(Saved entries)
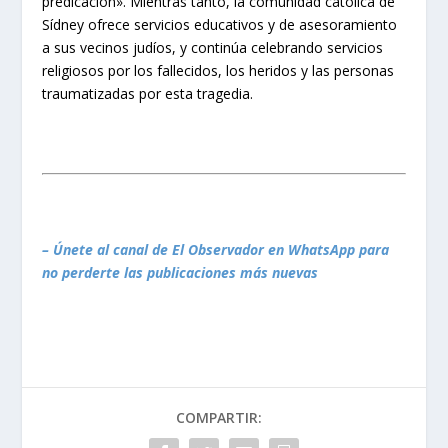
predicación». Mientras tanto, la comunidad católica de
Sídney ofrece servicios educativos y de asesoramiento
a sus vecinos judíos, y continúa celebrando servicios
religiosos por los fallecidos, los heridos y las personas
traumatizadas por esta tragedia.
– Únete al canal de El Observador en WhatsApp para
no perderte las publicaciones más nuevas
COMPARTIR:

> [WORK INSTRUCTIONS]: The answer should be a bare number: the count of lines above in which the word "servicios" occurs.

> [RESPONSE]: 2